▶ _Selected passage_:
- Born: September 1, 1914 New York City, US
- Died: February 4, 2005 (aged 90) Bayonne, New Jersey, US
- Place of burial: Holy Cross Cemetery, North Arlington, New Jersey
- Allegiance: United States
- Branch: United States Army
- Service years: 1942–1945
- Rank: Second Lieutenant
- Unit: 143rd Infantry Regiment, 36th Infantry Division
- Conflicts: World War II
- Awards: Medal of Honor Silver Star Bronze Star with cluster Purple Heart with cluster French Croix de Guerre Combat Infantry Badge

= Stephen R. Gregg =

Stephen Raymond Gregg Sr. (September 1, 1914 - February 4, 2005) was a United States Army soldier and a recipient of the United States military's highest decoration—the Medal of Honor—for his actions in World War II.

▶ _Prompt_:
Reproduce the Stephen R. Gregg text word for word, starting with "- Born: September" and going on through "World War II.". Draw only on the Stephen R. Gregg text, not on any of the material.

▶ _Recorded information_:
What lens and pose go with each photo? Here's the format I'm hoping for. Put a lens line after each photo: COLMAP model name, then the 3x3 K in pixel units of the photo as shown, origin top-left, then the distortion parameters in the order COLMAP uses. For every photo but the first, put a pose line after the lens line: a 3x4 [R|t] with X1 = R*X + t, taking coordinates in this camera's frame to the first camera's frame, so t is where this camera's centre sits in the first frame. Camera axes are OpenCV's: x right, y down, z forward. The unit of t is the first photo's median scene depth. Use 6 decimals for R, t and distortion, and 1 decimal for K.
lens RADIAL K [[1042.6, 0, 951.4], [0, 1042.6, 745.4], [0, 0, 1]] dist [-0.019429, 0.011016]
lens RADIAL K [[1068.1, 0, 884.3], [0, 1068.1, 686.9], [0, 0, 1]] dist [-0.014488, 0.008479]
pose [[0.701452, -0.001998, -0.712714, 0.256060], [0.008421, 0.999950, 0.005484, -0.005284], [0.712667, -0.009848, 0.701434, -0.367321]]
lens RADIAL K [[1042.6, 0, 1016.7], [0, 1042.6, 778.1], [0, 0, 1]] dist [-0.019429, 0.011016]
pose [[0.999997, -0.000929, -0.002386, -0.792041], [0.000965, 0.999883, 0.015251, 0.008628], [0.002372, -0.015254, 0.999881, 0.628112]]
==
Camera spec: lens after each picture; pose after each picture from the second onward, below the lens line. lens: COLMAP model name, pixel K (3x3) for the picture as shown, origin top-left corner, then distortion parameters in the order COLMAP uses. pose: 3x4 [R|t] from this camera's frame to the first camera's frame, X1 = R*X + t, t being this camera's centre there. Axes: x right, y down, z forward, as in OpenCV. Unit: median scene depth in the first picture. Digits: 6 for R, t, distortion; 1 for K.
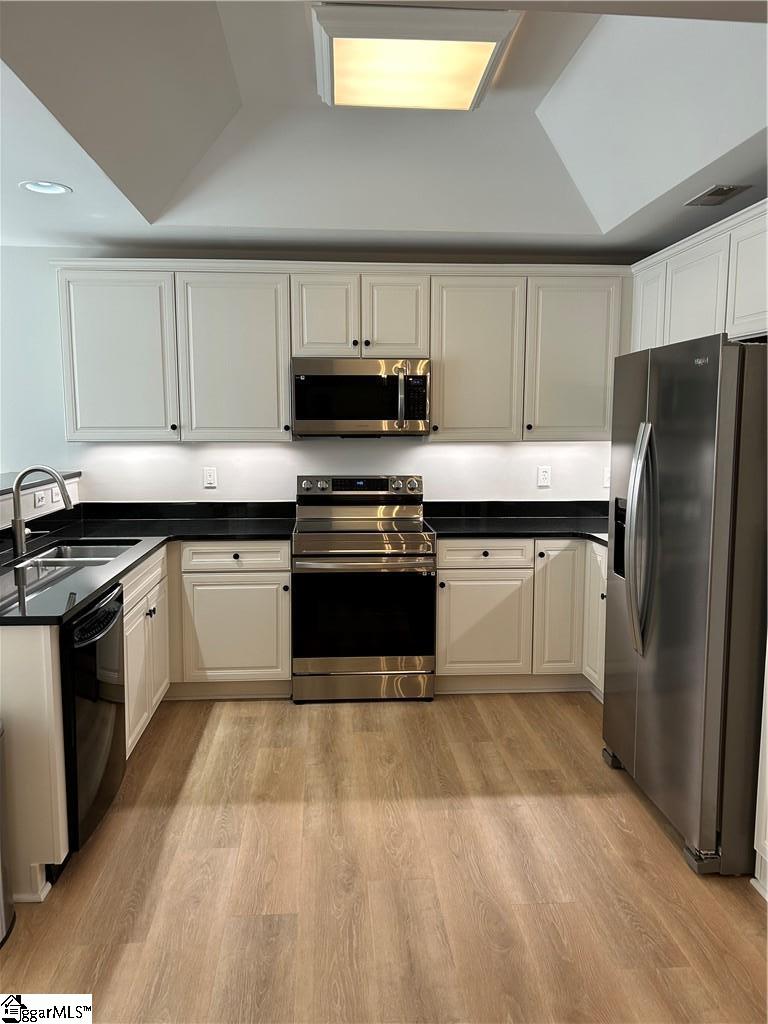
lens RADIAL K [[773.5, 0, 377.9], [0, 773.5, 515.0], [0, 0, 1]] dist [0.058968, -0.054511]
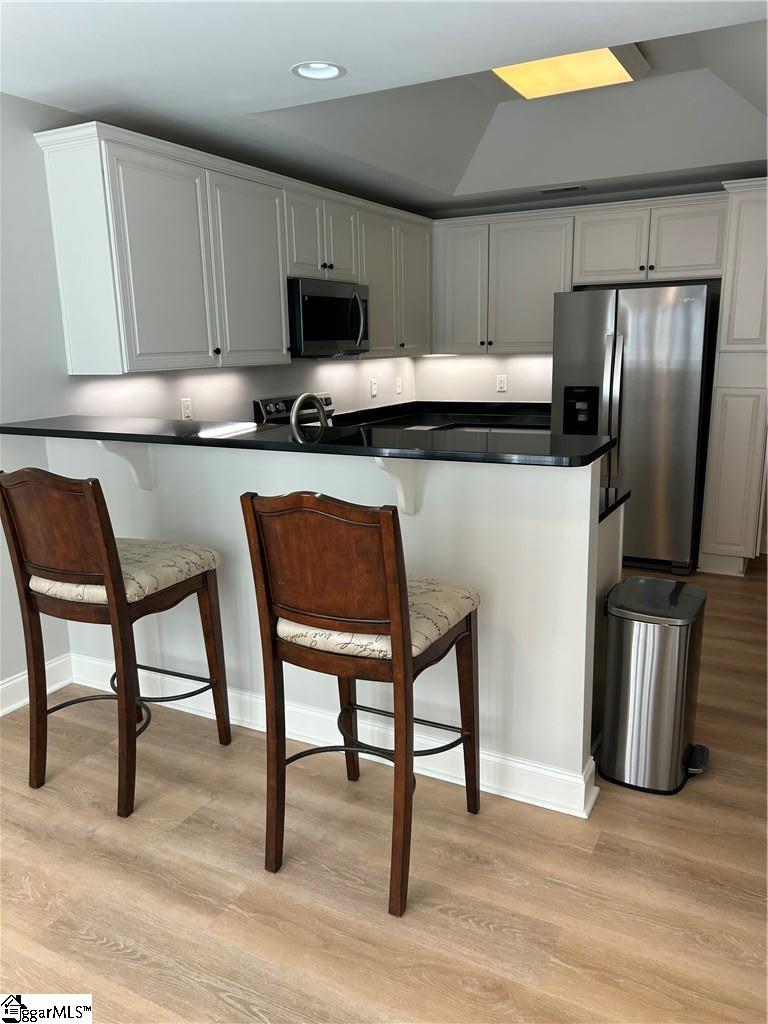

▶ _Solution to this problem_:
- Born: September 1, 1914 New York City, US
- Died: February 4, 2005 (aged 90) Bayonne, New Jersey, US
- Place of burial: Holy Cross Cemetery, North Arlington, New Jersey
- Allegiance: United States
- Branch: United States Army
- Service years: 1942–1945
- Rank: Second Lieutenant
- Unit: 143rd Infantry Regiment, 36th Infantry Division
- Conflicts: World War II
- Awards: Medal of Honor Silver Star Bronze Star with cluster Purple Heart with cluster French Croix de Guerre Combat Infantry Badge

= Stephen R. Gregg =

Stephen Raymond Gregg Sr. (September 1, 1914 - February 4, 2005) was a United States Army soldier and a recipient of the United States military's highest decoration—the Medal of Honor—for his actions in World War II.